Gabon : la richesse minière au service de l’économie locale

Libreville — Pendant des décennies, les pays africains producteurs de matières premières ont vu s’échapper une grande partie de leur richesse vers l’étranger. Le Gabon fait aujourd’hui le choix radical de rompre avec cette tradition en transformant sa richesse minière en moteur de développement local.
Sous l’impulsion de la ministre de l’Entrepreneuriat, du Commerce, des PME-PMI et de l’Entrepreneuriat des Jeunes, Zénaba Gninga Chaning, les acteurs publics et privés du secteur minier gabonais ont lancé une réflexion ambitieuse autour du contenu local. L’objectif ? Faire en sorte que chaque projet minier ne se limite pas à l’extraction de ressources, mais contribue activement à la création d’emplois, au renforcement des entreprises nationales et à l’émergence d’une économie diversifiée.
Pour la Compagnie minière de l’Ogooué (Comilog) et le groupe Eramet, cette transition représente bien plus qu’une simple obligation réglementaire. Il s’agit de bâtir une nouvelle relation entre l’exploitation minière et le développement économique du pays. Leur ambition : maximiser l’impact local de leurs activités en développant des compétences gabonaises, en soutenant les PME locales et en favorisant l’innovation.

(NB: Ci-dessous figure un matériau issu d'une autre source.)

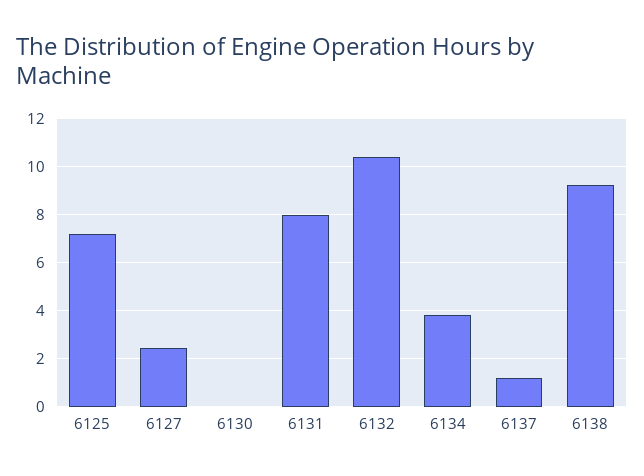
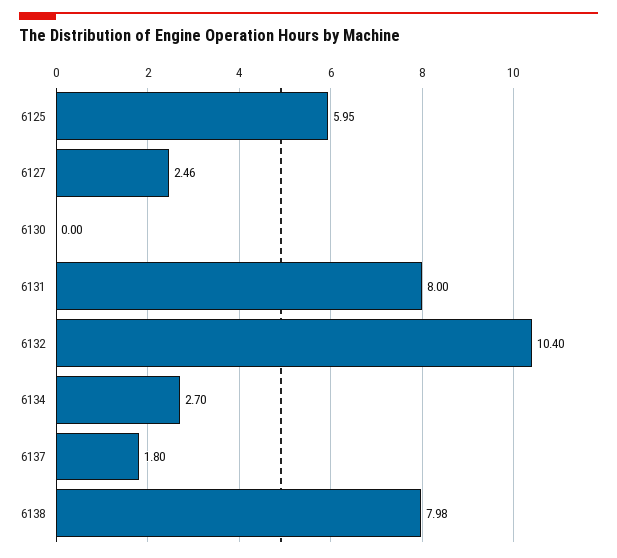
  {
-   "6125": 7.25,
+   "6125": 5.95,
    "6127": 2.46,
    "6130": 0,
    "6131": 8,
    "6132": 10.4,
-   "6134": 3.75,
+   "6134": 2.7,
-   "6137": 1.25,
+   "6137": 1.8,
-   "6138": 9.25
+   "6138": 7.98
  }

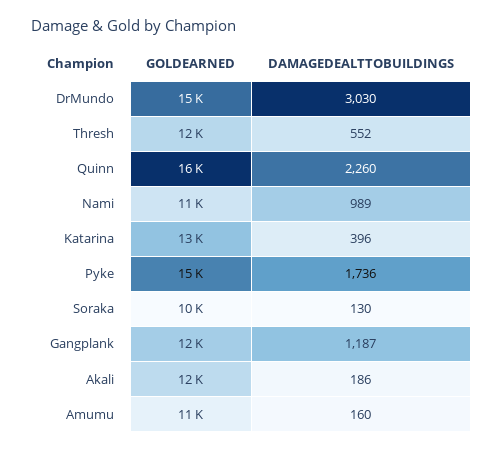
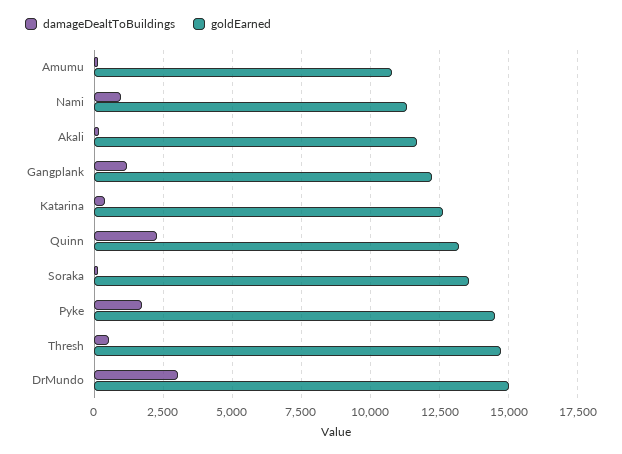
  {
    "GOLDEARNED": {
      "DrMundo": 15000,
-     "Thresh": 12000,
+     "Thresh": 14750,
-     "Quinn": 16000,
+     "Quinn": 13250,
      "Nami": 11000,
      "Katarina": 13000,
      "Pyke": 15000,
-     "Soraka": 10000,
+     "Soraka": 13500,
      "Gangplank": 12000,
      "Akali": 12000,
      "Amumu": 11000
    },
    "DAMAGEDEALTTOBUILDINGS": {
      "DrMundo": 3030,
      "Thresh": 552,
      "Quinn": 2260,
      "Nami": 989,
      "Katarina": 396,
      "Pyke": 1736,
      "Soraka": 130,
      "Gangplank": 1187,
      "Akali": 186,
      "Amumu": 160
    }
  }

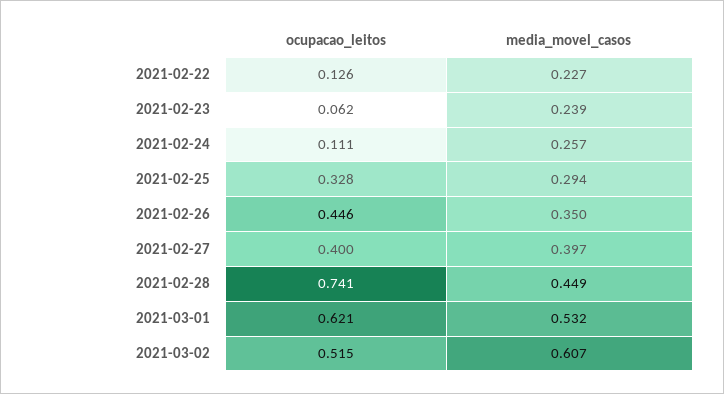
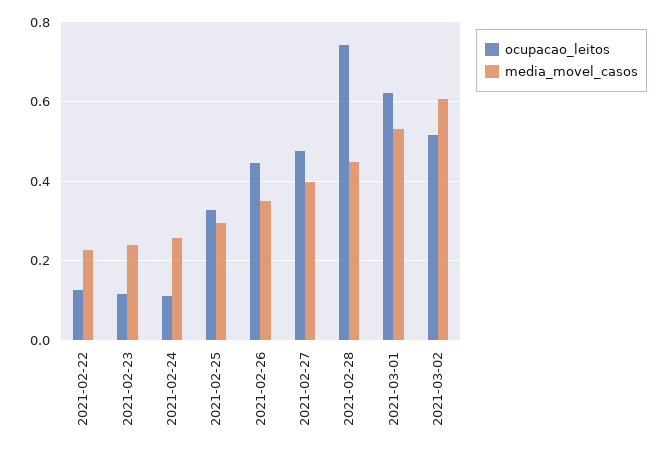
  {
    "ocupacao_leitos": {
      "2021-02-22": 0.126,
-     "2021-02-23": 0.062,
+     "2021-02-23": 0.12,
      "2021-02-24": 0.111,
      "2021-02-25": 0.328,
      "2021-02-26": 0.446,
-     "2021-02-27": 0.4,
+     "2021-02-27": 0.48,
      "2021-02-28": 0.741,
      "2021-03-01": 0.621,
      "2021-03-02": 0.515
    },
    "media_movel_casos": {
      "2021-02-22": 0.227,
      "2021-02-23": 0.239,
      "2021-02-24": 0.257,
      "2021-02-25": 0.294,
      "2021-02-26": 0.35,
      "2021-02-27": 0.397,
      "2021-02-28": 0.449,
      "2021-03-01": 0.532,
      "2021-03-02": 0.607
    }
  }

Le contenu local, pierre angulaire d’une nouvelle stratégie économique
Le Gabon ne se contente plus de produire des matières premières : il veut désormais en maîtriser toute la chaîne de valeur. Le contenu local, ce concept qui gagne du terrain dans les économies extractives, repose sur un principe clair : chaque investissement minier doit devenir un levier de croissance pour l’économie nationale.
Cette approche ne se limite pas à la sous-traitance ou aux marchés attribués aux entreprises locales. Elle vise à créer des champions nationaux capables de rivaliser sur les marchés régionaux et internationaux. Pour y parvenir, plusieurs défis doivent être relevés : faciliter l’accès au financement pour les PME, simplifier les démarches administratives, renforcer la formation professionnelle et améliorer l’environnement des affaires.
Les participants à cette réflexion stratégique ont également souligné l’importance de renforcer les synergies entre les administrations, les banques, les centres de formation et les entreprises. Seul un écosystème intégré permettra de transformer durablement le secteur minier en un moteur de prospérité partagée.
Un écosystème économique à construire ensemble
La méthode adoptée par le Gabon innove par sa dimension collaborative. Inspirée des principes du Design Thinking, cette démarche privilégie les solutions issues du terrain plutôt que les approches descendantes. Les consultations menées ont réuni tous les acteurs concernés : pouvoirs publics, établissements bancaires, institutions de microfinance, organisations professionnelles et centres de formation. L’objectif ? Co-construire un environnement où le contenu local peut prospérer.
Cette vision marque un tournant dans les politiques industrielles du pays. Le contenu local ne peut réussir sans un engagement collectif pour développer le capital humain, former les professionnels, certifier les compétences et professionnaliser les PME. Les infrastructures invisibles – comme la formation technique ou le mentorat – deviennent ainsi les piliers d’une souveraineté économique durable.
Des résultats encourageants, mais un potentiel encore inexploité
Les premiers chiffres de la Compagnie minière de l’Ogooué (Comilog) montrent que la dynamique est déjà en marche. L’entreprise collabore aujourd’hui avec 780 fournisseurs et prestataires locaux, dont près de 75 % sont des sociétés gabonaises. Plus de 37 % de ses achats sont réalisés sur le marché national, injectant ainsi près de 56,8 milliards de francs CFA dans l’économie locale. Ces partenariats génèrent également plus de 3 000 emplois directs, un chiffre qui pourrait encore croître avec le renforcement des politiques de contenu local.
Pourtant, malgré ces avancées, les participants à la réflexion estiment que le Gabon ne fait que survoler son potentiel. L’enjeu désormais ? Passer à une nouvelle échelle : davantage de richesse créée et retenue localement, des PME plus solides, des milliers d’emplois qualifiés supplémentaires, et des partenariats public-privé durables.
Le contenu local n’est plus une simple politique sectorielle. Il s’impose comme un projet de transformation nationale, capable de positionner le Gabon parmi les pays qui ne se contentent pas d’exporter des matières premières, mais qui savent en faire un levier de développement durable.
Dans un contexte où les ressources minières deviennent un enjeu géopolitique majeur, les nations qui réussiront seront celles qui transformeront leurs ressources en entreprises compétitives, en savoir-faire technologique et en prospérité partagée. Le Gabon a choisi cette voie.